Man kann sich das Tessin kaum ohne sie vorstellen: Die Tessinerpalme ist im Südkanton omnipräsent und gilt als eines seiner Wahrzeichen. Doch nun soll es ihr an den Kragen gehen. Aber von Anfang an.
Ende des 19. Jahrhunderts wurde die Chinesische Hanfpalme aus China eingeführt. Durch den Klimawandel breitet sie sich nun mehr und mehr aus. Im ganzen Tessin bedrohen die Palmenhaine die Artenvielfalt und die Schutzwälder.
Nicola Schoenenberger, Direktor des Genfer Botanischen Gartens, kritisierte als einer der Ersten die Palmeninvasion im Tessin. «Wenn sich die Palme in einem Gebiet ansiedelt, wird das artenreiche Unterholz durch diese eine Art ersetzt, die anderen Pflanzen das Licht stiehlt und die Biodiversität beeinflusst», erklärt er gegenüber dem Tessiner Fernsehen RSI.
Im Tessin haben 90 Prozent der Wälder eine Schutzfunktion – für Menschenleben, Siedlungen oder Infrastrukturen. Für Adrian Oncelli, Leiter des Amtes für Waldplanung, Waldbau und Waldschutz, ist klar: «Hätten wir den Wald nicht, müssten wir diese Schutzvorkehrungen durch Stützmauern und Steinschlagnetze ersetzen, die deutlich höhere Kosten verursachen als die Waldbewirtschaftung und die sich zudem sehr negativ auf Natur und Landschaft auswirken würden.»

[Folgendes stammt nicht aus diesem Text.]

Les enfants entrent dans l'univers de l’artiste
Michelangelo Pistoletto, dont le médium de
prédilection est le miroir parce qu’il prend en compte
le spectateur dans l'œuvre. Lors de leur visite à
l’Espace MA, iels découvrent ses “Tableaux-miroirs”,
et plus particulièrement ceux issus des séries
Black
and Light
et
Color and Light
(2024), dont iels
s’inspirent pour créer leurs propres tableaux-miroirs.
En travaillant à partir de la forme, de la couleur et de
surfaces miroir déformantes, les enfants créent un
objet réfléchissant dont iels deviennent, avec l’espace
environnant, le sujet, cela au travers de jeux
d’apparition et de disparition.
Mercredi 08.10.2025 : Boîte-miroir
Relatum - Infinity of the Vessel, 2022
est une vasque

Neue Erkenntnisse zur Ausbreitung
Eine Palme produziert 10'000 Früchte. Für die Ausbreitung der Samen sind Tiere verantwortlich, vor allem im Winter, wenn es kaum andere Nahrung gibt. Um eine genaue Vorhersage über das invasive Potenzial der Palme in der freien Natur treffen zu können, muss man die Tierarten kennen, die sich von ihren Früchten ernähren.

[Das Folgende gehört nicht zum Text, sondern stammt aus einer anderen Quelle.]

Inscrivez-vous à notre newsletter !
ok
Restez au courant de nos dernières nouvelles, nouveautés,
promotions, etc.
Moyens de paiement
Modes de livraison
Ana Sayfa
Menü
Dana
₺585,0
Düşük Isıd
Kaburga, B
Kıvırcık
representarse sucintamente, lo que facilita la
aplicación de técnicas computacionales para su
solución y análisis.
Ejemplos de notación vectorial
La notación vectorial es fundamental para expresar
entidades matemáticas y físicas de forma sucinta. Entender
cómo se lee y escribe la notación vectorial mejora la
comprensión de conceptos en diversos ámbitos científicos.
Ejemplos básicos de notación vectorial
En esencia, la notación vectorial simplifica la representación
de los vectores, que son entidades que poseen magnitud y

Darum hat die Eidgenössische Forschungsanstalt für Wald, Schnee und Landschaft WSL zusammen mit der Vogelwarte Sempach dies untersucht. Für Forscher Boris Pezzatti gab es dabei viele Überraschungen: «Wir wussten, dass sich Amseln und Rotkehlchen von den Beeren der Palmen ernähren. Aber wir haben darüber hinaus festgestellt, dass auch Ratten sie gerne essen.»
Für Boris Pezzatti ist die Palme ein echter Zeuge des Klimawandels: «Erst seit den 1980er-Jahren können ihre Samen in unseren Breitengraden keimen. Auch andere Arten profitieren vom Klimawandel, wodurch gewisse Pflanzen in unseren Wäldern ein ideales Ökosystem vorfinden.»
Nicht nur exotische Pflanzen, sondern auch Lorbeer, Stechpalme und Mäusedorn seien unter ihnen zu finden. «Wenn sich diese mit anderen Arten im Gleichgewicht befinden, sprechen wir nicht von einer Invasion, sondern von einer Transformation des Waldes.»
Die Krux mit dem Gesetz
Bereits gibt es Gesetze, um die Ausbreitung der Tessinerpalme einzudämmen: Wer sie auf seinem Grundstück hat, muss Eindämmungsmassnahmen ergreifen, indem er die Pflanze oder die Blütenstände vor der Fruchtbildung zurückschneidet. Aber im Tessin wird diese Verordnung nur von wenigen eingehalten.
Der Bundesrat hat daher nun eine angepasste Freisetzungsverordnung verabschiedet. Ab dem 1. September wird der Verkauf der Chinesischen Hanfpalme und anderer invasiver Arten verboten sein.